----- The input -----
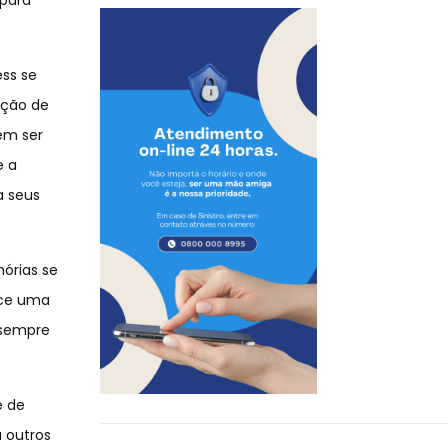
 para
ess se
ação de
em ser
e a
a seus
mórias se
ece uma
 sempre
é de
a outros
-----
* _Exercise details_
Pictures must not appear in the copy, and every record must be restated word for word.

* _Solution for this exercise_
 para
ess se
ação de
em ser
e a
a seus
mórias se
ece uma
 sempre
é de
a outros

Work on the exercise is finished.